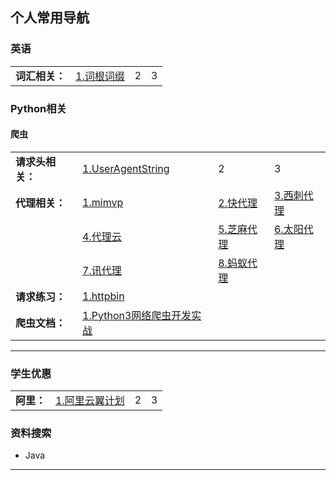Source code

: ## 个人常用导航

### 英语

|||||
|---------------|---------------|---------------|---------------|
|**词汇相关：**|[1.词根词缀](https://www.youdict.com/root/)|2|3|
### Python相关

#### 爬虫 

|||||
|---------------|---------------|---------------|---------------|
|**请求头相关：**|[1.UserAgentString](http://useragentstring.com/)|2|3|
|**代理相关：**|[1.mimvp](https://proxy.mimvp.com/freesecret.php)|[2.快代理](https://www.kuaidaili.com/)|[3.西刺代理](https://www.xicidaili.com/)|
||[4.代理云](http://www.dailiyun.com/zyjg/index.html)|[5.芝麻代理](http://www.zhimaruanjian.com/)|[6.太阳代理](http://www.taiyangruanjian.com/)|
||[7.讯代理](http://www.xdaili.cn/)|[8.蚂蚁代理](http://www.mayidaili.com/)||
|**请求练习：**|[1.httpbin](http://httpbin.org/)|||
|**爬虫文档：**|[1.Python3网络爬虫开发实战]()|||



--------

### 学生优惠
|||||
|---------------|---------------|---------------|---------------|
|**阿里：**|[1.阿里云翼计划](https://promotion.aliyun.com/ntms/act/campus2018.html?spm=5176.10695662.1244717.1.446c640fw5Xyf7)|2|3|
### 资料搜索

- Java


------

<Valine></Valine>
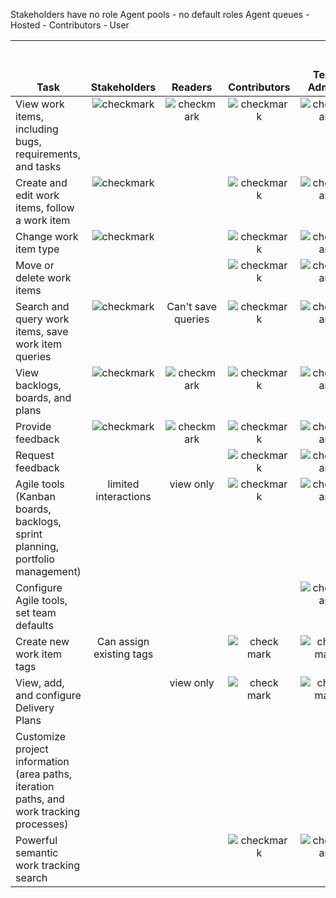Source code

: Stakeholders have no role
Agent pools - no default roles
Agent queues - Hosted - Contributors - User

<table>
<tr valign="bottom">
<th width="310px">Task</th>
<th>Stakeholders</th>
<th>Readers</th>
<th>Contributors</th>
<th>Team Admins</th>
<th width="16%">Organization Owner/<br/>Project Admins</th>
</tr>
<tbody valign="top" align="center">
<tr>
<td align="left">View work items, including bugs, requirements, and tasks</td>
<td><img src="media/checkmark.png" alt="checkmark"/></td>
<td><img src="media/checkmark.png" alt="checkmark"/></td>
<td><img src="media/checkmark.png" alt="checkmark"/></td>
<td><img src="media/checkmark.png" alt="checkmark"/></td>
<td><img src="media/checkmark.png" alt="checkmark"/></td>
</tr>
<tr>
<td align="left">Create and edit work items, follow a work item</td>
<td><img src="media/checkmark.png" alt="checkmark"/></td>
<td>  </td>
<td><img src="media/checkmark.png" alt="checkmark"/></td>
<td><img src="media/checkmark.png" alt="checkmark"/></td>
<td><img src="media/checkmark.png" alt="checkmark"/></td>
</tr>
<tr>
<td align="left">Change work item type </td>
<td><img src="media/checkmark.png" alt="checkmark"/></td>
<td>  </td>
<td><img src="media/checkmark.png" alt="checkmark"/></td>
<td><img src="media/checkmark.png" alt="checkmark"/></td>
<td><img src="media/checkmark.png" alt="checkmark"/></td>
</tr>
<tr>
<td align="left">Move or delete work items </td>
<td> </td>
<td>  </td>
<td><img src="media/checkmark.png" alt="checkmark"/></td>
<td><img src="media/checkmark.png" alt="checkmark"/></td>
<td><img src="media/checkmark.png" alt="checkmark"/></td>
</tr>
<tr>
<td align="left">Search and query work items, save work item queries
</td>
<td><img src="media/checkmark.png" alt="checkmark"/></td>
<td>Can&#39;t save queries</td>
<td><img src="media/checkmark.png" alt="checkmark"/></td>
<td><img src="media/checkmark.png" alt="checkmark"/></td>
<td><img src="media/checkmark.png" alt="checkmark"/></td>
</tr>
<tr>
<td align="left">View backlogs, boards, and plans
</td>
<td><img src="media/checkmark.png" alt="checkmark"/></td>
<td><img src="media/checkmark.png" alt="checkmark"/></td>
<td><img src="media/checkmark.png" alt="checkmark"/></td>
<td><img src="media/checkmark.png" alt="checkmark"/></td>
<td><img src="media/checkmark.png" alt="checkmark"/></td>
</tr>
<tr>
<td align="left">Provide feedback
</td>
<td><img src="media/checkmark.png" alt="checkmark"/></td>
<td><img src="media/checkmark.png" alt="checkmark"/></td>
<td><img src="media/checkmark.png" alt="checkmark"/></td>
<td><img src="media/checkmark.png" alt="checkmark"/></td>
<td><img src="media/checkmark.png" alt="checkmark"/></td>
</tr>
<tr>
<td align="left">Request feedback
</td>
<td> </td>
<td> </td>
<td><img src="media/checkmark.png" alt="checkmark"/></td>
<td><img src="media/checkmark.png" alt="checkmark"/></td>
<td><img src="media/checkmark.png" alt="checkmark"/></td>
</tr>
<tr>
<td align="left">Agile tools (Kanban boards, backlogs, sprint planning, portfolio management)
</td>
<td> limited interactions </td>
<td> view only</td>
<td><img src="media/checkmark.png" alt="checkmark"/></td>
<td><img src="media/checkmark.png" alt="checkmark"/></td>
<td><img src="media/checkmark.png" alt="checkmark"/></td>
</tr>
<tr>
<td align="left">Configure Agile tools, set team defaults 
</td>
<td> </td>
<td> </td>
<td> </td>
<td><img src="media/checkmark.png" alt="checkmark"/></td>
<td><img src="media/checkmark.png" alt="checkmark"/></td>
</tr>
<tr>
<td align="left">Create new work item tags</td>
<td>Can assign existing tags</td>
<td> </td>
<td><img src="media/checkmark.png" alt="check mark"/></td>
<td><img src="media/checkmark.png" alt="check mark"/></td>
<td><img src="media/checkmark.png" alt="check mark"/></td>
</tr>
<tr>
<td align="left">View, add, and configure Delivery Plans</td>
<td> </td>
<td>view only</td>
<td><img src="media/checkmark.png" alt="check mark"/></td>
<td><img src="media/checkmark.png" alt="check mark"/></td>
<td><img src="media/checkmark.png" alt="check mark"/></td>
</tr>
<tr>
<td align="left">Customize project information (area paths, iteration paths, and work tracking processes) 
</td>
<td>  </td>
<td> </td>
<td>  </td>
<td>  </td>
<td><img src="media/checkmark.png" alt="checkmark"/></td>
</tr>
<tr>
<td align="left">Powerful semantic work tracking search
</td>
<td>  </td>
<td>  </td>
<td><img src="media/checkmark.png" alt="checkmark"/></td>
<td><img src="media/checkmark.png" alt="checkmark"/></td>
<td><img src="media/checkmark.png" alt="checkmark"/></td>
</tr>
</tbody>
</table>
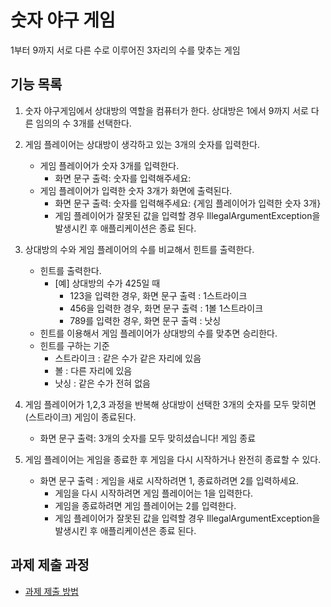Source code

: # 숫자 야구 게임
1부터 9까지 서로 다른 수로 이루어진 3자리의 수를 맞추는 게임

## 기능 목록
1. 숫자 야구게임에서 상대방의 역할을 컴퓨터가 한다.
   상대방은 1에서 9까지 서로 다른 임의의 수 3개를 선택한다.

2. 게임 플레이어는 상대방이 생각하고 있는 3개의 숫자를 입력한다.
    - 게임 플레이어가 숫자 3개를 입력한다.
        - 화면 문구 출력: 숫자를 입력해주세요:
    - 게임 플레이어가 입력한 숫자 3개가 화면에 출력된다.
        - 화면 문구 출력: 숫자를 입력해주세요: {게임 플레이어가 입력한 숫자 3개}
        - 게임 플레이어가 잘못된 값을 입력할 경우 IllegalArgumentException을 발생시킨 후 애플리케이션은 종료 된다.

3. 상대방의 수와 게임 플레이어의 수를 비교해서 힌트를 출력한다.
    - 힌트를 출력한다.
        - [예] 상대방의 수가 425일 때
            - 123을 입력한 경우, 화면 문구 출력 : 1스트라이크
            - 456을 입력한 경우, 화면 문구 출력 : 1볼 1스트라이크
            - 789를 입력한 경우, 화면 문구 출력 : 낫싱
    - 힌트를 이용해서 게임 플레이어가 상대방의 수를 맞추면 승리한다.
    - 힌트를 구하는 기준
        - 스트라이크 : 같은 수가 같은 자리에 있음
        - 볼 : 다른 자리에 있음
        - 낫싱 : 같은 수가 전혀 없음

4. 게임 플레이어가 1,2,3 과정을 반복해 상대방이 선택한 3개의 숫자를 모두 맞히면(스트라이크) 게임이 종료된다.
    - 화면 문구 출력: 3개의 숫자를 모두 맞히셨습니다! 게임 종료

5. 게임 플레이어는 게임을 종료한 후 게임을 다시 시작하거나 완전히 종료할 수 있다.
    - 화면 문구 출력 : 게임을 새로 시작하려면 1, 종료하려면 2를 입력하세요.
        - 게임을 다시 시작하려면 게임 플레이어는 1을 입력한다.
        - 게임을 종료하려면 게임 플레이어는 2를 입력한다.
        - 게임 플레이어가 잘못된 값을 입력할 경우 IllegalArgumentException을 발생시킨 후 애플리케이션은 종료 된다.

## 과제 제출 과정
* [과제 제출 방법](https://github.com/next-step/nextstep-docs/tree/master/precourse)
------------------------------------------------
§ What is being asked
Within the material above, show every line that includes "tbody".

§ Solution to the problem
<tbody valign="top" align="center">
</tbody>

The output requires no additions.